= Work instruction =
Pictures must not appear in the copy. Reproduce exactly, and only, the lines from the one with "desk lamp: present" through the end of the data below.

= Records =

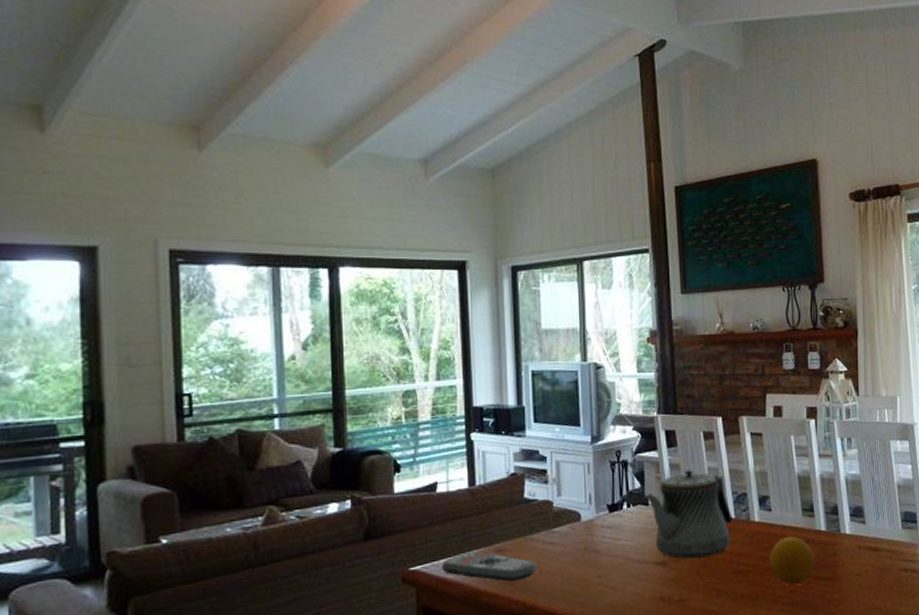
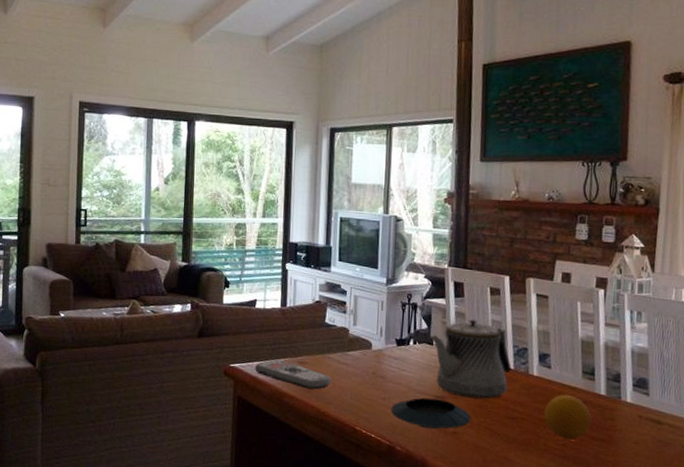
saucer: none [608,565,696,603] -> present [391,397,471,430]

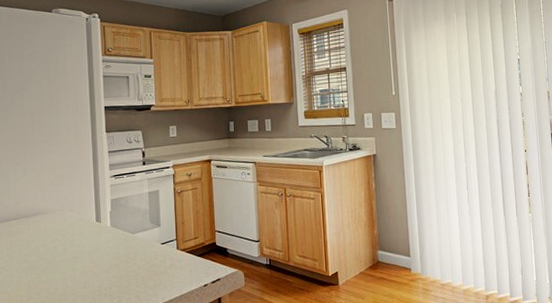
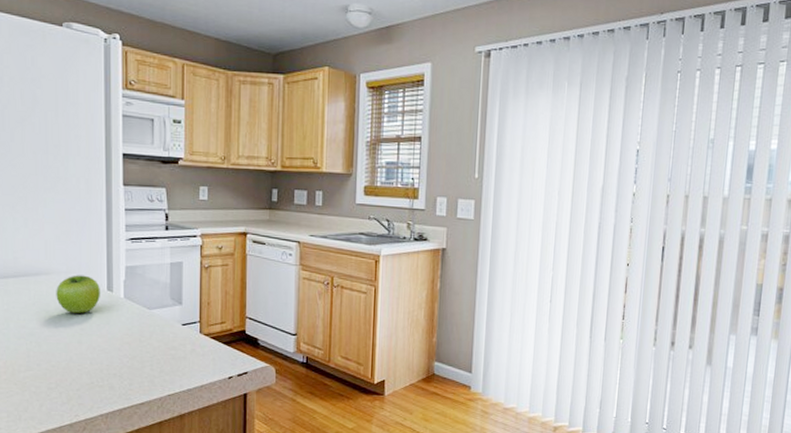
fruit: none [52,211,90,245] -> present [56,275,100,313]

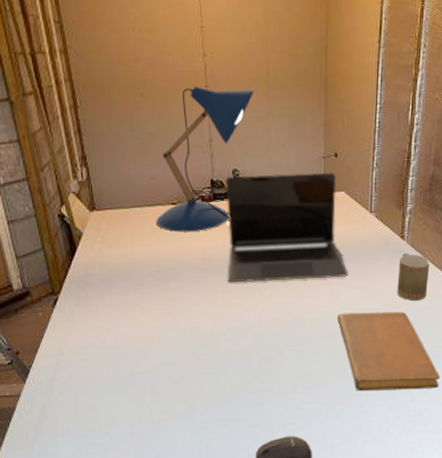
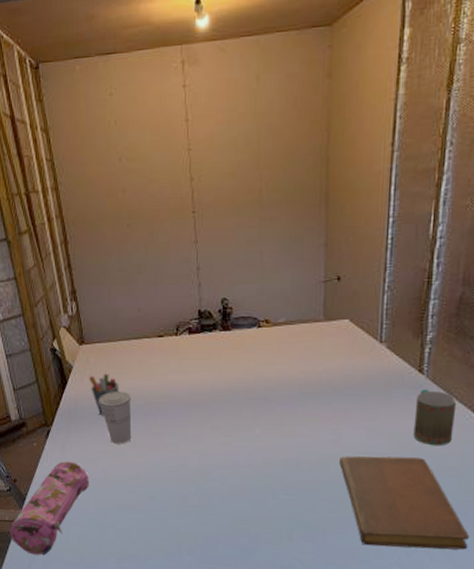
pencil case: none [11,330,100,429] -> present [10,461,89,556]
pen holder: none [99,240,132,283] -> present [88,373,119,416]
cup: none [110,258,145,310] -> present [98,391,132,444]
desk lamp: present [156,85,254,232] -> none [142,211,244,365]
laptop: present [226,172,348,283] -> none [214,298,352,419]

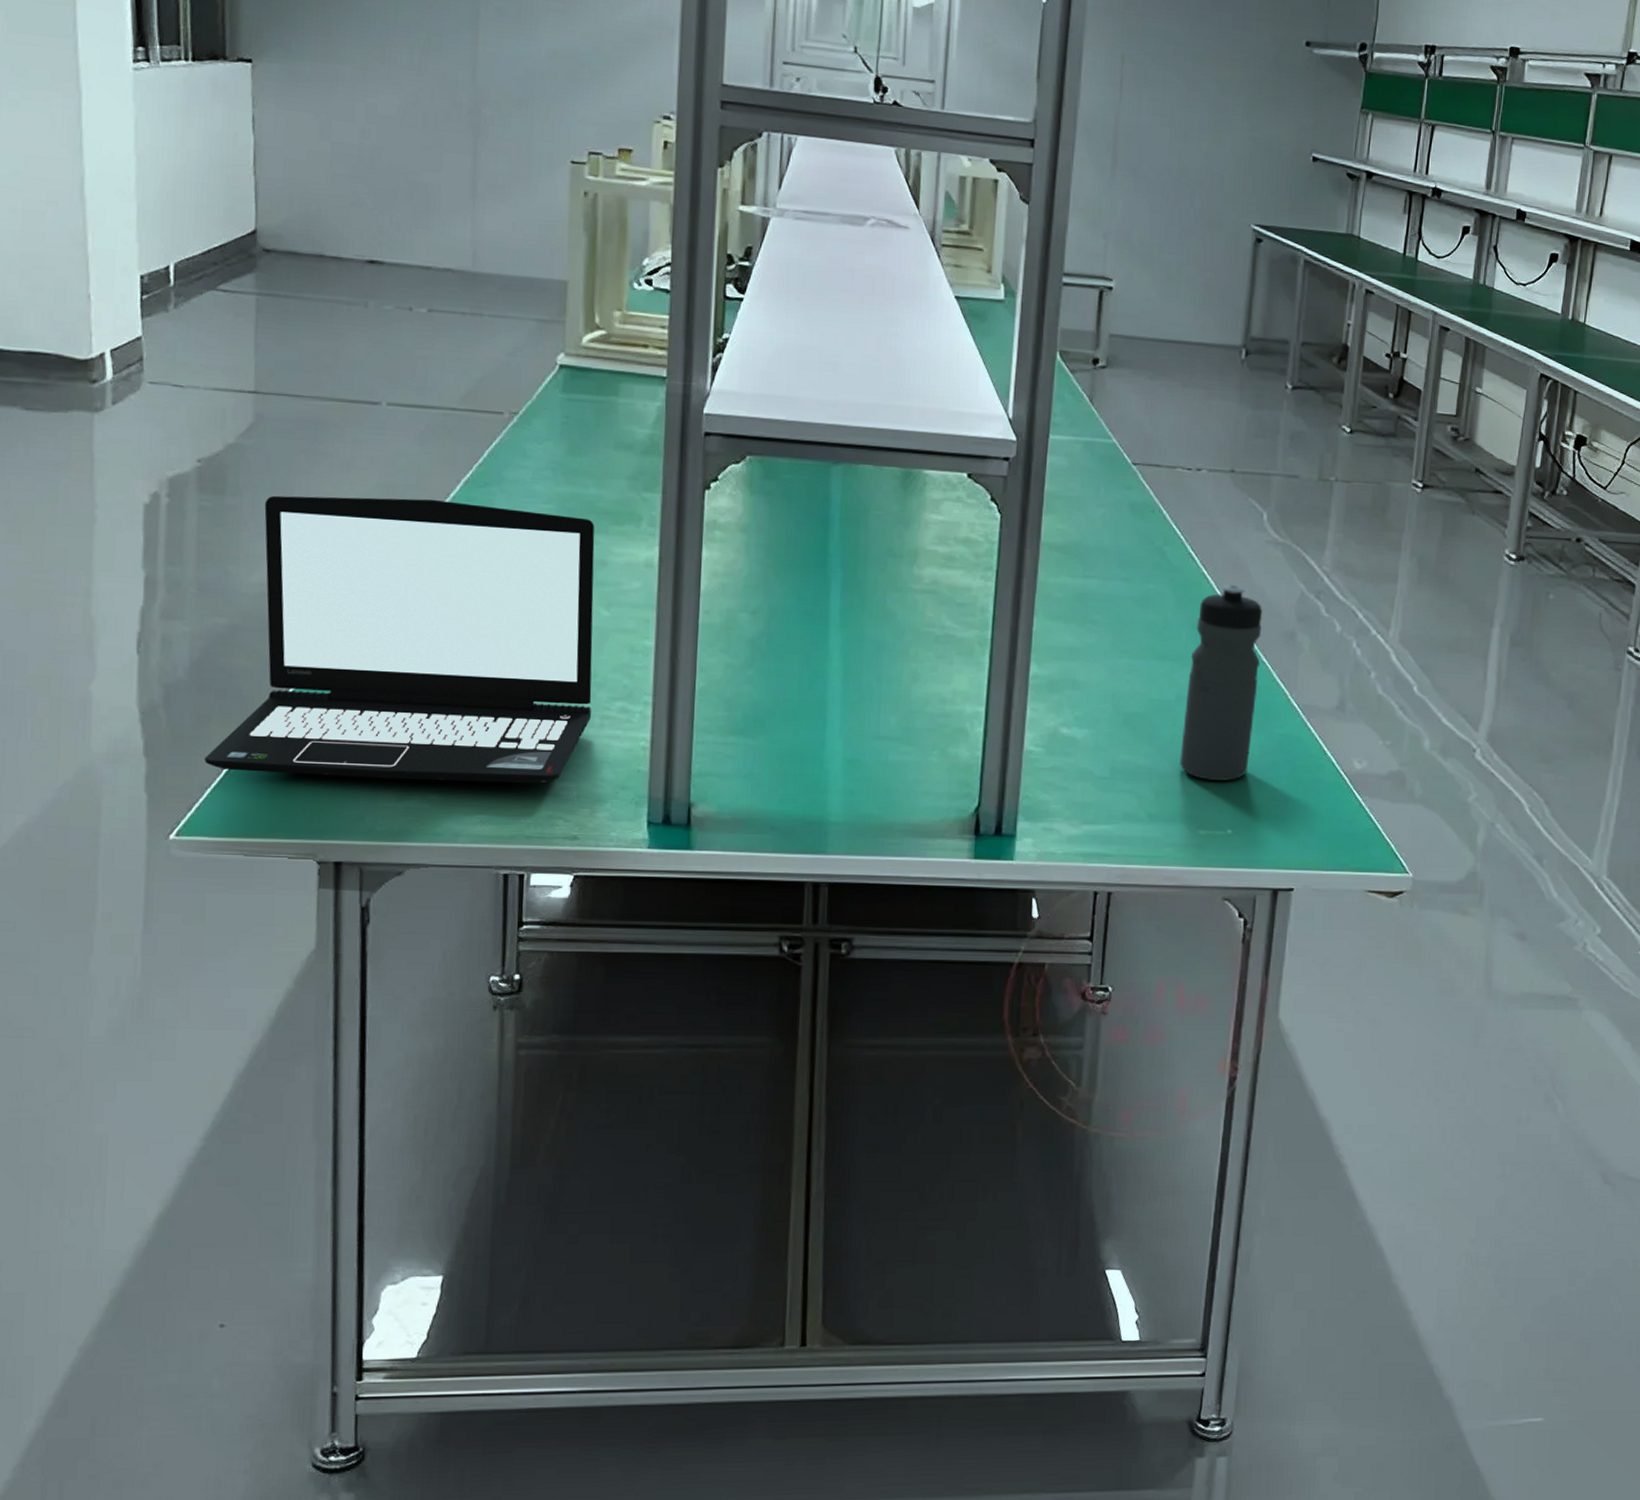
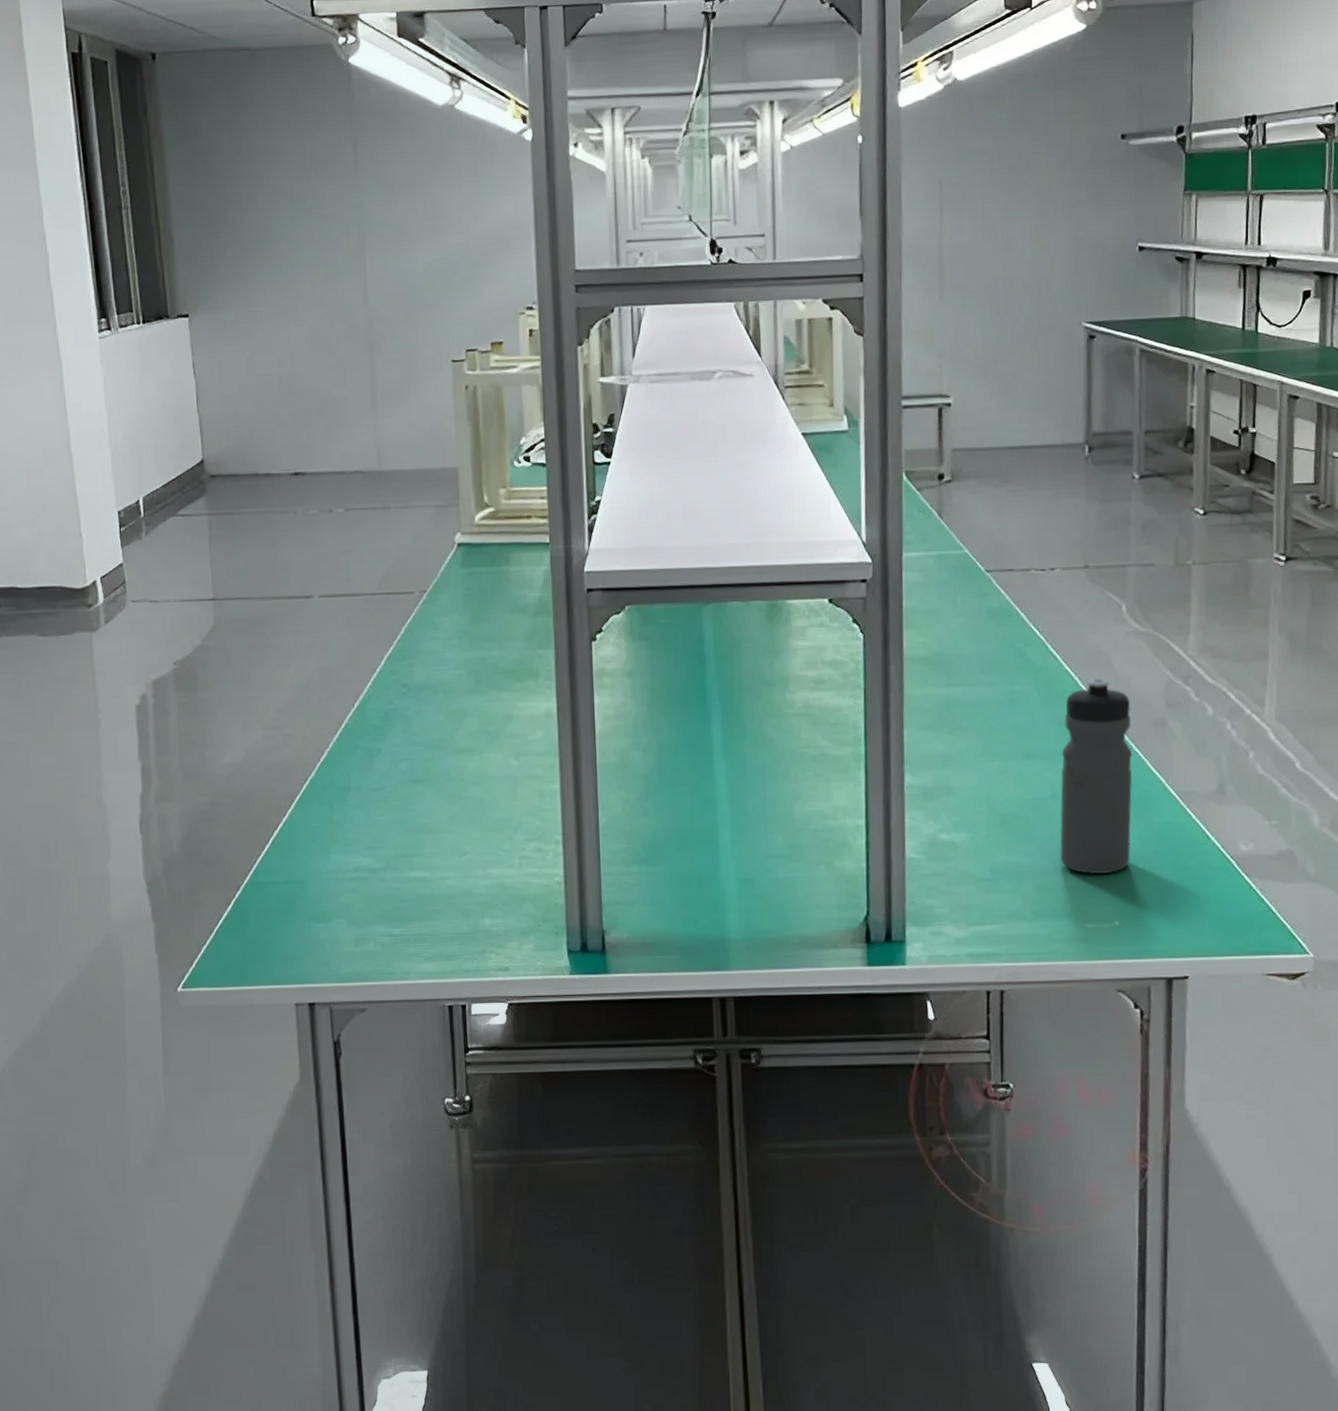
laptop: present [204,495,595,784] -> none [199,675,512,929]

= Exercise answer =
desk lamp: present [156,85,254,232] -> none [142,211,244,365]
laptop: present [226,172,348,283] -> none [214,298,352,419]

laptop: present [204,495,595,784] -> none [199,675,512,929]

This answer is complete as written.